Passenger comfort levels are exceptionally high with ample space for three adults in the back and storage options also impress thanks to a boot, accessed via a powered tailgate, that can swallow 483 litres of luggage – increasing to 1,410 litres with the 60:40 split-folding rear seats dropped flat.

Storage options throughout the cabin are good too with a practically-sized glovebox, door bins, a central cubby box, trays, front cup holders along with two more in the fold-down rear armrest and seatback pockets.

As one would expect, Volvo has packed the XC60 with safety features and driver assist systems to protect occupants, other road users and also help prevent accidents from happening in the first place.

The car was awarded the maximum five stars when tested for its Euro NCAP safety rating and boasts the likes of city safety with steering support which includes pedestrian, cyclist and large animal detection, and front collision warning with fully automatic emergency braking and steering assistance. There is run-off road protection, oncoming lane mitigation and automatic headlights with active high beam.
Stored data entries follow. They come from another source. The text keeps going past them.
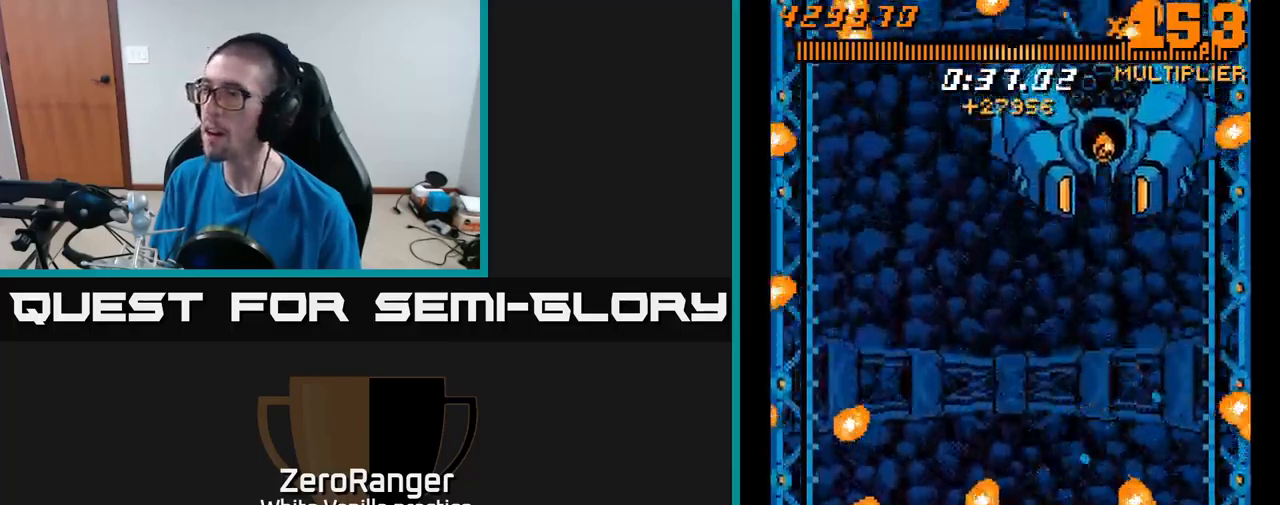
{"buttons": ["A", "DPAD_UP", "DPAD_LEFT"], "right_stick": "center", "events": [[350, "DPAD_LEFT", "down"]]}
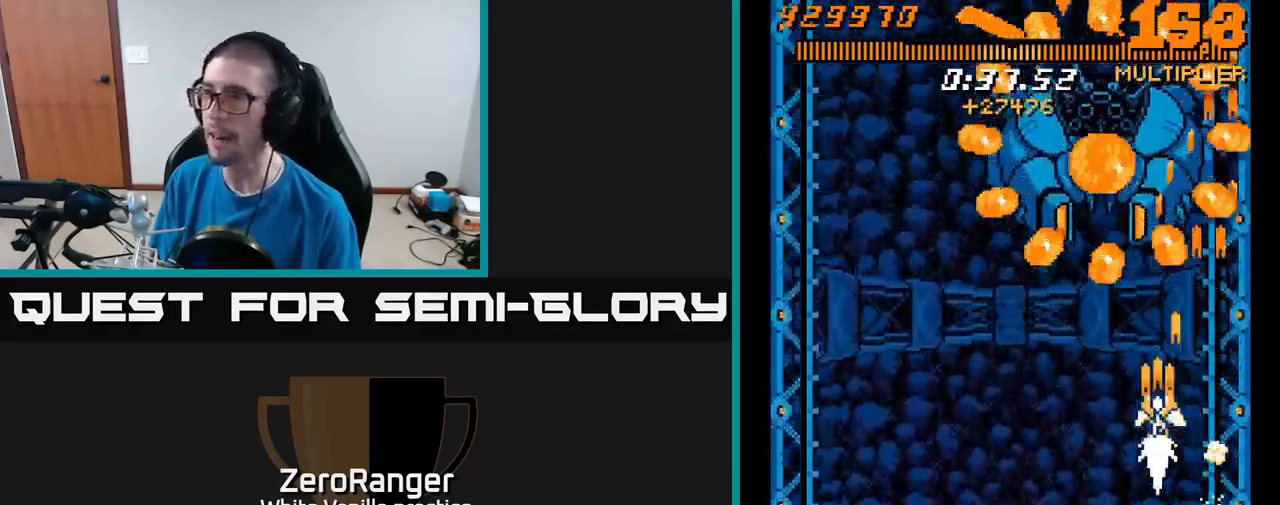
{"buttons": ["A", "DPAD_UP", "DPAD_LEFT"], "right_stick": "center", "events": [[317, "DPAD_LEFT", "up"], [383, "DPAD_LEFT", "down"]]}
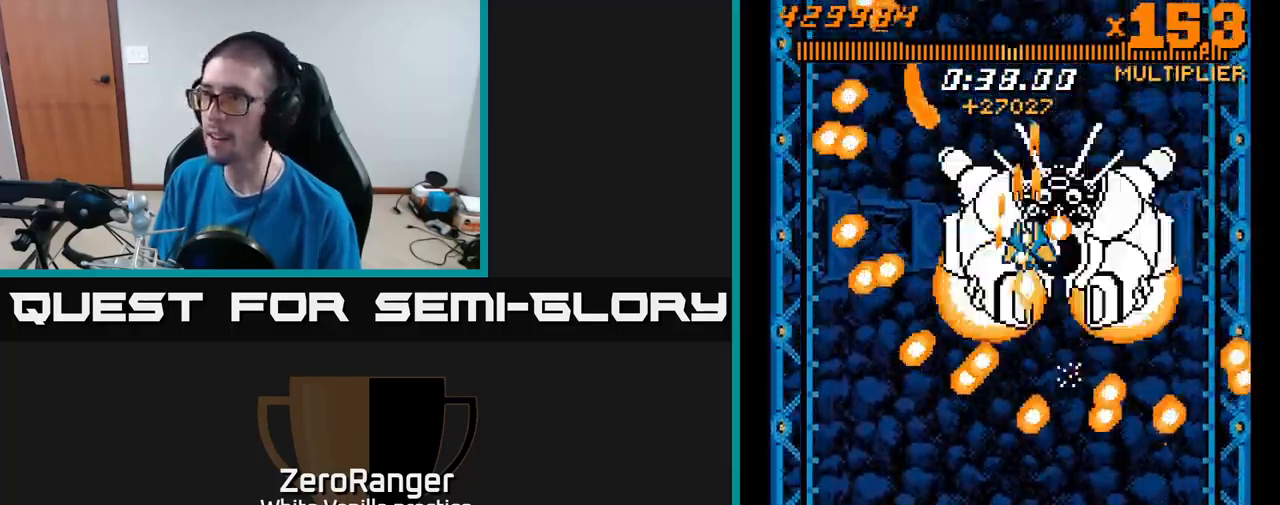
{"buttons": ["X", "DPAD_UP", "DPAD_LEFT"], "right_stick": "center", "events": [[17, "DPAD_LEFT", "up"], [83, "X", "down"], [117, "A", "up"], [250, "DPAD_LEFT", "down"], [267, "DPAD_UP", "up"], [300, "DPAD_DOWN", "down"], [350, "DPAD_LEFT", "up"], [450, "DPAD_DOWN", "up"], [483, "DPAD_LEFT", "down"], [483, "DPAD_UP", "down"]]}
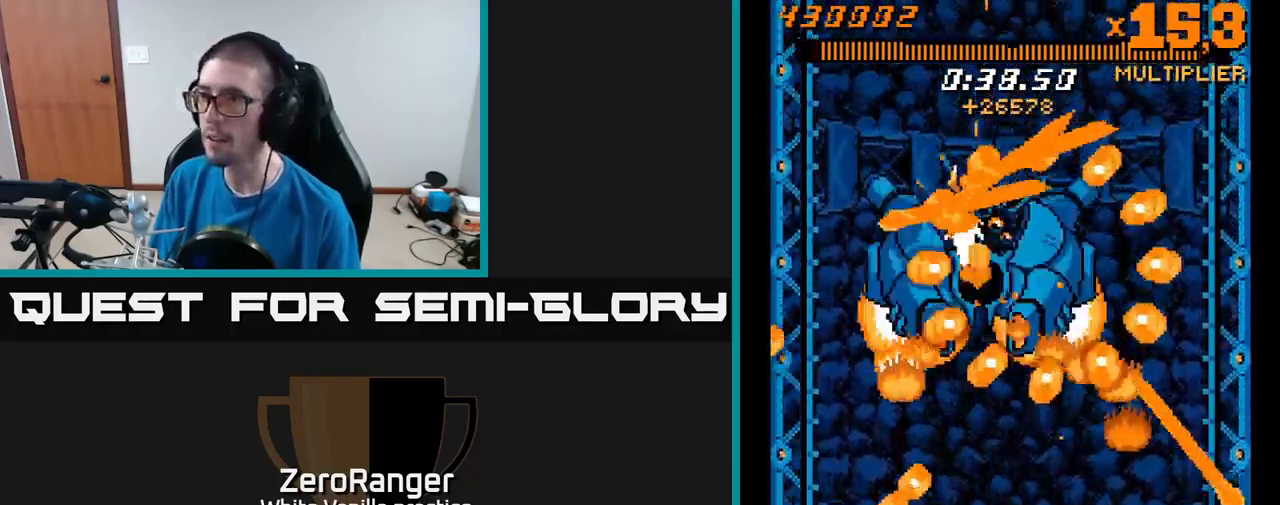
{"buttons": ["A", "DPAD_DOWN"], "right_stick": "center", "events": [[50, "DPAD_UP", "up"], [67, "DPAD_LEFT", "up"], [83, "DPAD_DOWN", "down"], [200, "DPAD_LEFT", "down"], [250, "DPAD_LEFT", "up"], [267, "A", "down"], [333, "X", "up"]]}
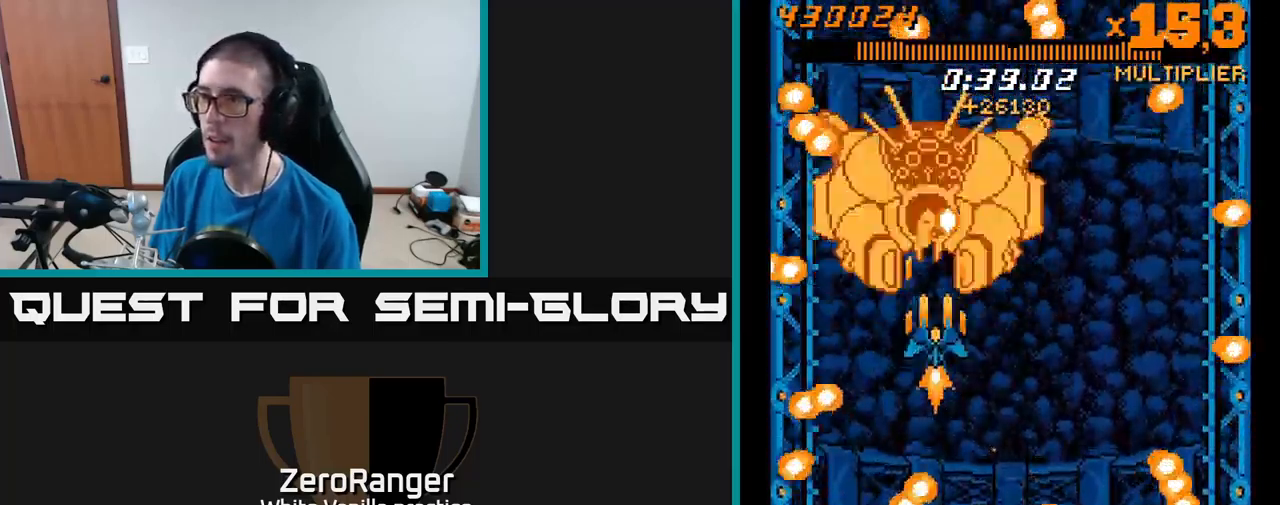
{"buttons": ["A"], "right_stick": "center", "events": [[167, "DPAD_RIGHT", "down"], [217, "DPAD_RIGHT", "up"], [367, "DPAD_DOWN", "up"]]}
Our car also featured Intellisafe Surround with blind spot information system and steer assist cross traffic alert, autobrake and rear collision mitigation. This optional extra added £1,500 to the price-tag and also included the Pilot Assist system with adaptive cruise control.

All in all, it would seem that Volvo has not only triumphed in its ambition to compete with the high-end manufacturers, but in many areas, it has excelled and actually overtaken them regarding styling, performance. quality and safety.

Test Drive

Volvo XC60 T8 Twin engine AWD Inscription Pro (2020)

VOLVO’S extensive XC60 SUV line-up offers a model for all occasions with buyers able to select from petrol, diesel, plug-in hybrids, 2WD or 4WD versions, along with a great choice of generously-equipped trim levels.

With the strong emphasis on cleaner motoring these days, we opted for the T8 Twin engine version that combines a powerful 303hp petrol engine with an 87hp electric motor and it didn’t disappoint.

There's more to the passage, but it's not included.